Flash forward a decade. I had gotten married and my wife and I have two young sons. Gripped by a severe case of midwinter doldrums, my wife has decided to rent a room at a local hotel and let our boys enjoy a day of frolicking in the indoor swimming pool.
I took a break from my farm duties and spent some poolside time with my wife. The air was hot and humid, with enough atmospheric chlorine to remove every last one of my nose hairs.
The boys were having a wondrous time. They clambered out of the pool every so often and ran over to us to issue breathless reports regarding their aquatic exploits. Their skin was wrinkled and puckered.
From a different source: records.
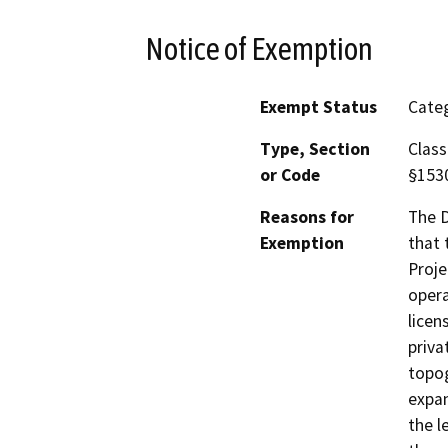
Notice of Exemption
Exempt Status
Categ
Type, Section
Class
or Code
§153
Reasons for
The D
Exemption
that 
Proje
opera
licen
priva
topog
expan
the l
They looked like giant pink raisins.
Outdoors, mere steps away, the windchill had plummeted to levels often associated with dry ice. Indoors, it felt like a tropical jungle that was bursting with chlorine flowers.
The kids begged me to join them in the pool. But I thought about the vast temperature difference between outdoors and indoors and the fact that I yet had to do the evening milking.
“You can’t be serious!” I replied. “Besides, I think there’s a rip in the seat of my swimming trunks.”